The movement to legalize sports betting in California faces a busy second half of November as a hearing and tribal input threaten the long opposed measure.
Assembly Constitution Amendment 16, authored by Senator Bill Dodd (D-Napa) and Assemblyman Adam Gray (D-Merced), would legalize sports betting throughout the state. Both Senator Dodd and Assemblyman Gray have been long time supporters of the legalization, as well as the tax revenue it would bring in. Estimates of total revenue are over $1 billion, with over $100 million in taxes going to the state.
The potential for more jobs, keeping some tourists who would go to neighboring Nevada, and introducing regulations that would limit online betting are also potential benefits.
“It’s time to shine a light on this multibillion-dollar industry,” noted Assemblyman Gray. “We need to crack down on illegal and unregulated online gaming and replace it with a safe and responsible option which includes safeguards against compulsive and underage gambling, money laundering and fraud. All other gaming activities in California are subject to regulations that ensure the safety of consumers. Sports wagering should be treated no differently.”
However, even if ACA 16 moves forward next year, one big hurdle is Native tribes. Native tribes in California currently have exclusive rights to several types of gambling. As tribes have been battling the state over several gambling issues, such as having card games in their casinos, the introduction of sports betting could possibly be tied up over who would get to do what.

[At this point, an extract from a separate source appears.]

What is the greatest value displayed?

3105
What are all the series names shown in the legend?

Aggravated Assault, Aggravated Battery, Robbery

While talks with tribes have resumed in light of ACA 16 quickly moving up, there is a chance that ACA 16 could be passed without all the kinks being worked out, and could potentially lead to lost revenue as the issue is settled in courts. Although, ACA 16 requires a two-thirds vote of the Legislature to pass.

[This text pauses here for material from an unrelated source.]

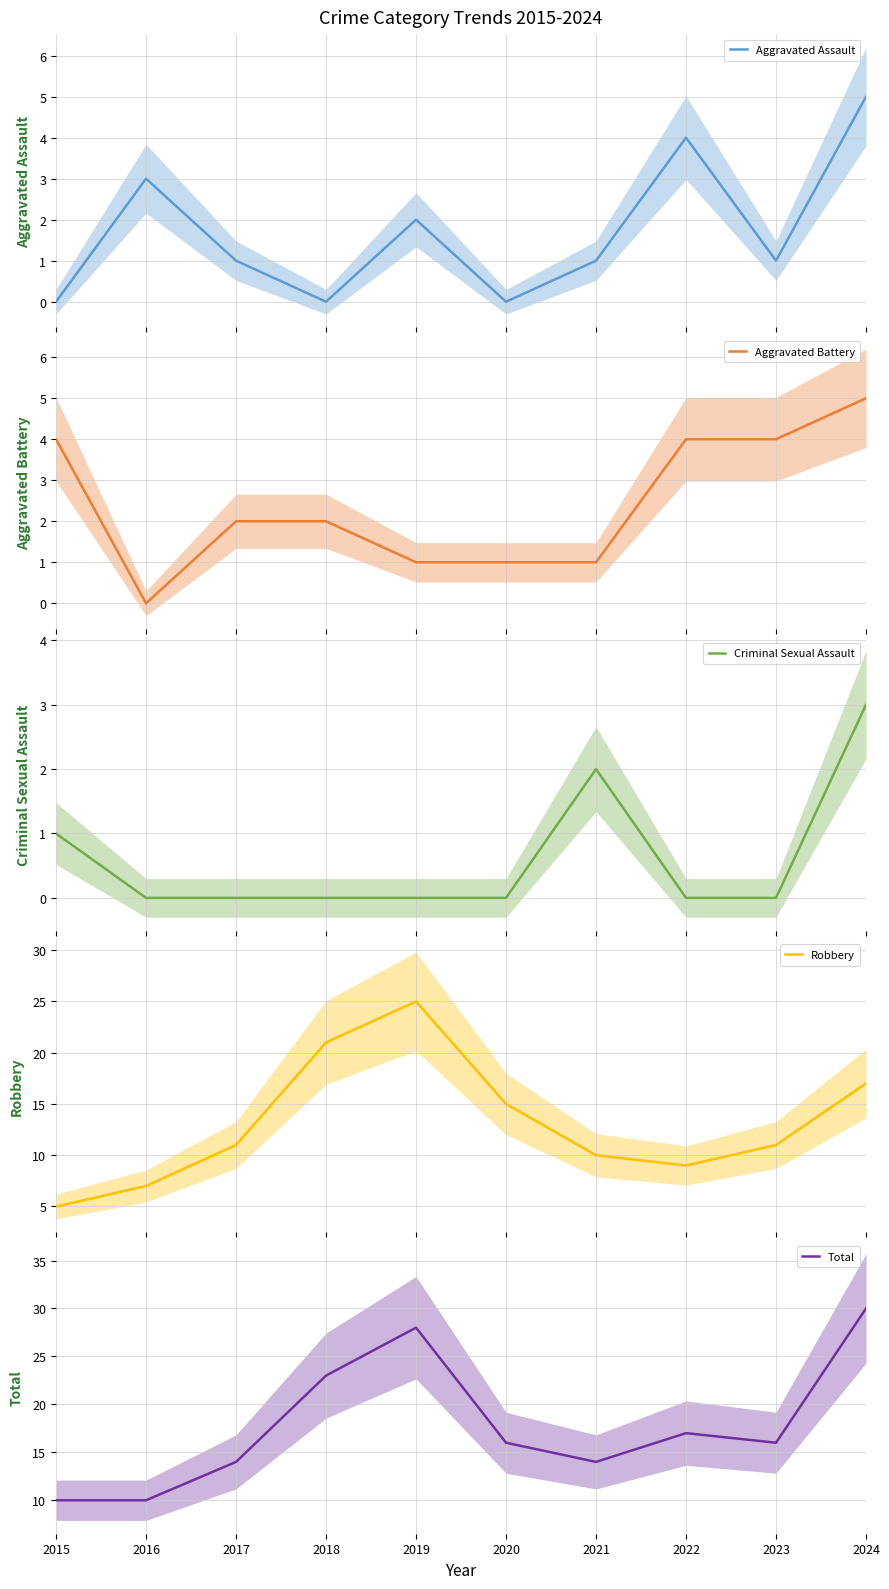

Which series has the largest total across all categories?

Total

Supporters are currently trying to get all gaming institutions in the state on board for the large expansion of sports betting before the bill is brought formally before the Assembly and Senate.
“We want to get an initiative on the ballot that voters can understand, that is easy to understand, and perhaps in the process it may bring all gaming institutions: game rooms, horse races, tribal casinos, all together.” explained Senator Dodd.
ACA 16 has been floating since June, as it was written for the upcoming session but never brought before committee when the gaming issues were brought up. The next big step comes on November 20th when a hearing on ACA 16 is scheduled to occur in Los Angeles, with many for and against sports betting planning to attend.
“Currently there’s a plan in place,” said California gaming organizer Todd Ritchie to the Globe. “We get past the hearing and then work with the Indian casinos until about February. Gray and Dodd will introduce ACA 16 and get it passed and signed by June. From there it will be added to the ballot. If it passes, which based on polls, it will, then we can have the Constitution changed in time to bet on the Super Bowl and in March Madness in 2021.”
“This is best case, but it’s also the current plan,” Ritchie added.
Those against ACA 16 have said that bringing on additional gambling to the state would be dangerous and would simply be taxing their own people more. Nevada casinos, particularly in Las Vegas and Reno, have also called for California not to pass it as their own sports betting may not survive the loss of Californian gamblers.
Should the Legislature pass ACA 16, California would be the 12th and largest state to legalize sports betting.